Finanzierung über Abonnements für Insider
"Politico" habe nach Brüssel expandieren wollen. Der Axel-Springer-Konzern habe sich Journalismus im Stil von "Politico" in Brüssel gewünscht. Und sie selbst hatte die Wochenzeitung namens "European Voice" gekauft, um sie nach dem Vorbild von "Politico" zu schmieden. Aus diesem Trio mit ein und derselben Idee entstand dann das Gemeinschaftsunternehmen "Politico Europe".
Unter dem Strich bringt diese Idee noch kein Geld ein. 2019, im vierten Geschäftsjahr, soll "Politico Europe" erstmals kostendeckend arbeiten und beginnen, profitabel zu werden. Zurzeit kommen die Einnahmen aus der Werbung, den Veranstaltungen und zur Hälfte aus "Politico Pro". Das sind die Bezahl-Abos, die im Schnitt mindestens 7.000 Euro pro Jahr kosten. Mindestens.
Anonyme Kritik an Geschäftsmodell und Redaktion
"Wir haben zur Zeit rund 700 Organisationen, die Politico Pro abonniert haben", berichtet die Geschäftsführerin. Darunter sind große Unternehmen und auch EU-Parlament, EU-Kommission und EU-Rat.
Es gibt durchaus Journalisten-Kollegen in Brüssel, die sich kritisch äußern - zumindest anonym. Ein Kritikpunkt ist, dass "Politico"-Exklusiv-Infos zum Teil nur an seine Abonnenten weitergibt. Informiert werde dann nicht die breite Öffentlichkeit, sondern nur ein elitärer Kreis von Unternehmen und Organisationen, die sich die teuren Abos auch leisten können.
Der andere Kritikpunkt: "Politico" lasse sich von der EU-Kommission instrumentalisieren. "Politico", das Sprachrohr der Kommission, heißt es. Denn viele Exklusiv-Infos aus Kommissionskreisen würden auffällig oft bei "Politico" landen und nicht bei anderen Medien, so der Vorwurf.
Redaktion aus 60 Journalisten
Diese Kritik überrascht Semsar-de Boisséson: "Das höre ich zum ersten Mal." Auch Florian Eder, der in Brüssel sehr gut vernetzt ist, hat diese Kritik noch nie persönlich gehört. Warum die Scoops in Brüssel ausgerechnet bei "Politico" landen - dafür hat seine Kollegin Semsar-de Boisseson eine Erklärung, die logisch und selbstbewusst klingt:
"Wir haben die Scoops, weil wir eine Menge Leute vor Ort haben. Ich glaube, das ist einfach eine Frage der Zahlen."

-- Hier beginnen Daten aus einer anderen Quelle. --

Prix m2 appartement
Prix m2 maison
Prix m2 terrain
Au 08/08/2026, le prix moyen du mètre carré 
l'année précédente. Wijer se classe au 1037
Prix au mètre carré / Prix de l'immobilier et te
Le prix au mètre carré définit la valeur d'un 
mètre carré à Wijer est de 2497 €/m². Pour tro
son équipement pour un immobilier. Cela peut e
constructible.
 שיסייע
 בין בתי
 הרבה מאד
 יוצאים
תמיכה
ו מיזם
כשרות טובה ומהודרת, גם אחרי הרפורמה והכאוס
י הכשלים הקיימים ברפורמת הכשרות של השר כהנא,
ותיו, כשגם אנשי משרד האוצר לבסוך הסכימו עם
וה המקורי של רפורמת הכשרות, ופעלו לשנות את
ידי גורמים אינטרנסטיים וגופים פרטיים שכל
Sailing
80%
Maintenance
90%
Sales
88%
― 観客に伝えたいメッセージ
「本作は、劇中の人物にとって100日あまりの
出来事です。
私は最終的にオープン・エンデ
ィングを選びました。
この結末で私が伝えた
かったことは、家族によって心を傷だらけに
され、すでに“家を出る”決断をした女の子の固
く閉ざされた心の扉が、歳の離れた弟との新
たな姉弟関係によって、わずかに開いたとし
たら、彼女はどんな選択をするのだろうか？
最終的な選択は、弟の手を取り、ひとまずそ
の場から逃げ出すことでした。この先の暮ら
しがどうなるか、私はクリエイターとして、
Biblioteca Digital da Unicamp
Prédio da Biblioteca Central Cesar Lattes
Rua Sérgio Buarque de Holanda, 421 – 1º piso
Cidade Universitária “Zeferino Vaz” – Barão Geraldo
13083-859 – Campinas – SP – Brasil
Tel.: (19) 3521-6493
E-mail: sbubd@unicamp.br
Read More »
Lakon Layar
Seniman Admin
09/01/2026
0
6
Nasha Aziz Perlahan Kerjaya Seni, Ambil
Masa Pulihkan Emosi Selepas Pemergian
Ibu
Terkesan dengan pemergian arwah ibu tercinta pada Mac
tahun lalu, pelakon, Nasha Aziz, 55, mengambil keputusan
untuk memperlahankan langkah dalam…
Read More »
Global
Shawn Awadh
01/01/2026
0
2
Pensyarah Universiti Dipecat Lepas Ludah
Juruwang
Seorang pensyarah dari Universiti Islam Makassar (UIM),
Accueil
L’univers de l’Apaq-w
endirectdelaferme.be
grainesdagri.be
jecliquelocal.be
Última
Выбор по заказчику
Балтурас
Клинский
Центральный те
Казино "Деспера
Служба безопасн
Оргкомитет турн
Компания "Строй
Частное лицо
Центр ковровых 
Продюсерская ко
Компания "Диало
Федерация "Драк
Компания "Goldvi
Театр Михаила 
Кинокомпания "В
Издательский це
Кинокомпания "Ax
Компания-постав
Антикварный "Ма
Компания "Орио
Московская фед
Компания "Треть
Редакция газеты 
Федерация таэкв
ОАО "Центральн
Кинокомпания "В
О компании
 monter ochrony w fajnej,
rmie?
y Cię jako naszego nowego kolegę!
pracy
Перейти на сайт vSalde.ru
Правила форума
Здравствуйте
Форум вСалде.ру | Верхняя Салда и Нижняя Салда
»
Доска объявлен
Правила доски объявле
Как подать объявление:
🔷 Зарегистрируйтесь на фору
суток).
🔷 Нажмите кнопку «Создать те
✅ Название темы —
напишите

"Politico" habe einen Vorteil, den viele andere ausländische Redaktionen nicht haben: Man beschäftige nicht zwei, drei Korrespondenten, sondern 60 Journalisten in Brüssel. Und deren erste Aufgabe sei es nun mal, Scoops zu landen - auch im Auftrag der zahlenden Abonnenten.
"Wir werben damit, dass unsere Abonnenten als erste infomiert sind", unterstreicht die Geschäftsführerin.
Und da schließt sich der Kreis zum kostenlosen Newsletter von Florian Eder und zur Interview-Veranstaltung an diesem Morgen. Das alles soll natürlich ein Schaufenster sein, für die Arbeit von 60 "Politico"-Journalisten in Brüssel - und die lässt sich größtenteils nur mit Abos finanzieren.
In Washington hat dieses Modell schon mal geklappt. In Brüssel muss sich "Politico Europe" weiter beweisen - finanziell und journalistisch.